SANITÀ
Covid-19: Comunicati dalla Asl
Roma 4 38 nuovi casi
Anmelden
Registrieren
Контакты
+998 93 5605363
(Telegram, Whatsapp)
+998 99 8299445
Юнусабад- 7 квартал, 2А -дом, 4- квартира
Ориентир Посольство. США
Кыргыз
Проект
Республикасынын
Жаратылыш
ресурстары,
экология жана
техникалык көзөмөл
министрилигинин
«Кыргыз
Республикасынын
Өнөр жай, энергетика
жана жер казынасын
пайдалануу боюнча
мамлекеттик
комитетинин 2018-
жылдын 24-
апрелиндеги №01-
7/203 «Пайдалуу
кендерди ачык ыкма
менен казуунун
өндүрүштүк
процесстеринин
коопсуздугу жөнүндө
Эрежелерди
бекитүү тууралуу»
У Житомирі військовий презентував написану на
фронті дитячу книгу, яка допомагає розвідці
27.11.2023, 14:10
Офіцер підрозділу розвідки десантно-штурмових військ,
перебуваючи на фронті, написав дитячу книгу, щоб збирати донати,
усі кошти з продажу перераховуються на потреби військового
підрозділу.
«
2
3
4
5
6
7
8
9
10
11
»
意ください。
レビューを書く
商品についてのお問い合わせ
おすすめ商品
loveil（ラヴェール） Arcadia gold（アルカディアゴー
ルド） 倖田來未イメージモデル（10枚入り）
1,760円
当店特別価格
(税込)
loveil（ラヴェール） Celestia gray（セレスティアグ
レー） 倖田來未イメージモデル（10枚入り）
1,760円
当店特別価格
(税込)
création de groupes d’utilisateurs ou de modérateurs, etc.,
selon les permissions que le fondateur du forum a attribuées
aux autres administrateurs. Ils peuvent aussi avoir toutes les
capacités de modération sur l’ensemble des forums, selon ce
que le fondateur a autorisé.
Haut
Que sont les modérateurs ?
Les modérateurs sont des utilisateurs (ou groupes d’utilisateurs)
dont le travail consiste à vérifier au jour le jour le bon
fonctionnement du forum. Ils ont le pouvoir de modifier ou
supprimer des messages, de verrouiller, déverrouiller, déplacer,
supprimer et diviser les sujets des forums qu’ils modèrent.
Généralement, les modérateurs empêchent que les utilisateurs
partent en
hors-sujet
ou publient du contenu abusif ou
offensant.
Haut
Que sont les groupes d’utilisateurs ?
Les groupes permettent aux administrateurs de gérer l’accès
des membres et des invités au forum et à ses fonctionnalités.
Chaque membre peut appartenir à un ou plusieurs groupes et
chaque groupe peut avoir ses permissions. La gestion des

What to work on: Across the listing above, report every line where "peut" occurs.

Response:
Chaque membre peut appartenir à un ou plusieurs groupes et
chaque groupe peut avoir ses permissions. La gestion des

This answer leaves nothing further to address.